ISLAMABAD, June 12 (WNP): Supreme Court in a majority verdict Wednesday overturned its earlier decision of reducing tuition fees by 20 per cent by private schools, but ordered the institutes to re-calculate their fee by using as base the 2017 fee structure of Punjab and Sindh.
The calculations of the fees will be done in accordance with the Punjab Private Educational Institutions (Promotion and Regulation) (Amendment) Act 2017 and the Sindh Private Educational Institutions (Regulation and Control) Rules 2005.
On May 9, a three-judge bench hearing the private school fees case had reserved its ruling.
The bench was headed by Chief Justice Asif Saeed Khosa whereas Justice Ijaz-ul-Ahsan wrote the majority judgment. However, Justice Faisal Arab dissented from the judgment with his own reasoning.
The majority judgment, the details of which will come later, also ordered private schools not to recover any arrears on account of the reduction in fee by reason of the Dec 13, 2018 interim order reducing the fees by 20pc. “Thus all review petitions filed against the interim order by different private schools are disposed of,” the verdict said.
The judgment held that Rule 7-A and Rule 7(3) of the Punjab and Sindh laws, respectively, were in accordance with the constitution rules. Rule 7-A of the Punjab law allows 8pc increase in tuition fee in an academic year, whereas Rule 7 (3) of the Sindh law provides that the fee in an academic year can be increased by up to 5pc.
Justice Arab observed in his dissenting note that the parents of students belonging to middle class families had approached the apex court, not to challenge the tuition fee which the schools charged at the time of admissions, but what agitated them was periodical increases in tuition fees which proved to be an enormous burden on their purses.
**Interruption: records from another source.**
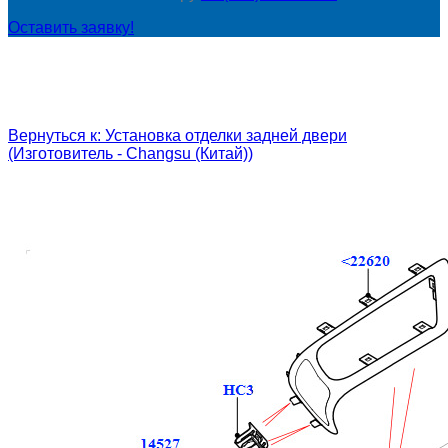
Оставить заявку!
Вернуться к: Установка отделки задней двери
(Изготовитель - Changsu (Китай))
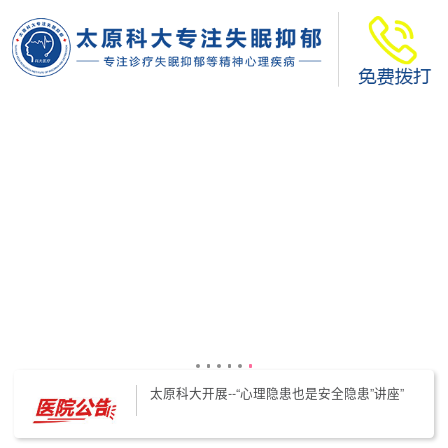
太原科大开展--“心理隐患也是安全隐患”讲座”
太原科大开展心理沙盘团体体验系列公益活动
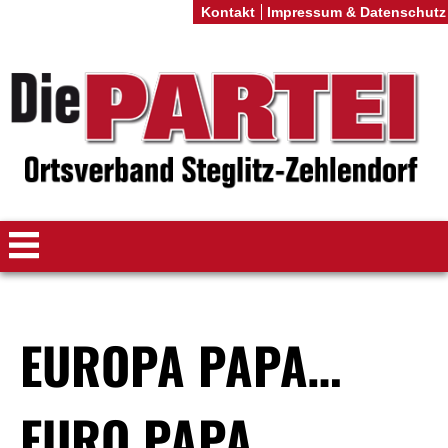
Kontakt
Impressum & Datenschutz
EUROPA PAPA…
EURO PAPA…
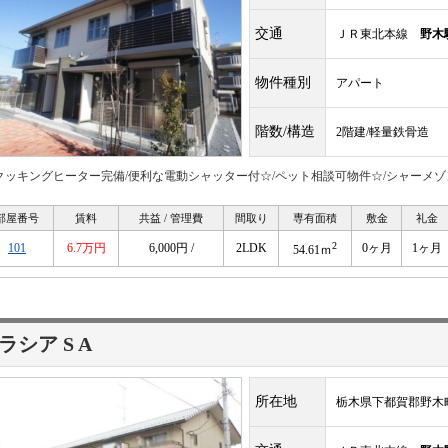
交通
ＪＲ東北本線
野木
物件種別
アパート
階数/構造
2階建/軽量鉄骨造
Hクッキングヒーター完備/便利な電動シャッター付☆/ペット相談可物件☆/シャーメ
部屋番号
賃料
共益 / 管理費
間取り
専有面積
敷金
礼金
2
101
6.7万円
6,000円 /
2LDK
0ヶ月
1ヶ月
54.61ｍ
ラシア S A
所在地
栃木県下都賀郡野木町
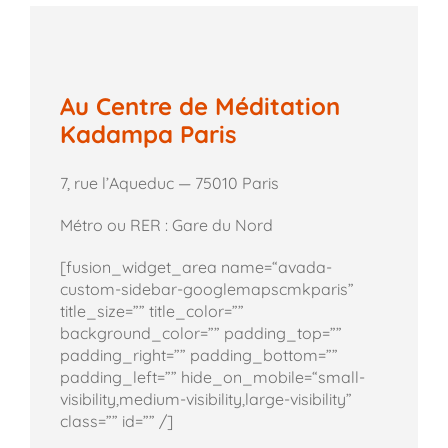
Au Centre de Méditation
Kadampa Paris
7, rue l’Aqueduc — 75010 Paris
Métro ou RER : Gare du Nord
[fusion_widget_area name=“avada-
custom-sidebar-googlemapscmkparis”
title_size=”” title_color=””
background_color=”” padding_top=””
padding_right=”” padding_bottom=””
padding_left=”” hide_on_mobile=“small-
visibility,medium-visibility,large-visibility”
class=”” id=”” /]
Justice Arab recalled that over the years the country had witnessed a mushroom growth of educational institutes in the private sector.
On account of lack of capable and efficient teachers and necessary facilities at public schools, many middle and lower middle class families, who a few decades ago used to send their children only to government schools, have lost faith in the public education system.
These families in their desire for better education for their children started seeking getting their children admitted to private schools.
This has resulted in phenomenal growth of private schools and now more than 50pc of students as per some statistics study in private schools where the level of education as compared to government schools is quite high.
Justice Arab observed that regardless of the cost, parents from middle and lower middle class families were sending their children to private schools even though it had impacted their budget severely.
Much of the blame for such burden was attributable to the government which had failed in running the public education system successfully, he regretted.
Application of Rule 7(3) on private schools would certainly have the effect of subsidising the rich of the society, Justice Arab added.
He said the value of professional service in a particular field could not be measured and priced in the same manner as the value of an essential edible item such as milk and flour was measured while fixing its price under price control laws.
He emphasised that the only object of the laws should be to check profiteering. But when the fee of any particular service was regulated in a manner that had the potential of gradually eating up legitimate margin of profit, it made businesses compromise on their quality lest they would run into losses, which in turn led to layoffs or their eventual closure, he argued.
For businesses such a regulation could prove to be worse than imposing heavy tax on income as at least in that eventuality the burden of tax would be conditional upon making profits, Justice Arab said.
Any regulation that acted as a discouragement in making investment in any trade, business or industry violated the freedom guaranteed under Article 18 of the Constitution, Justice Arab observed.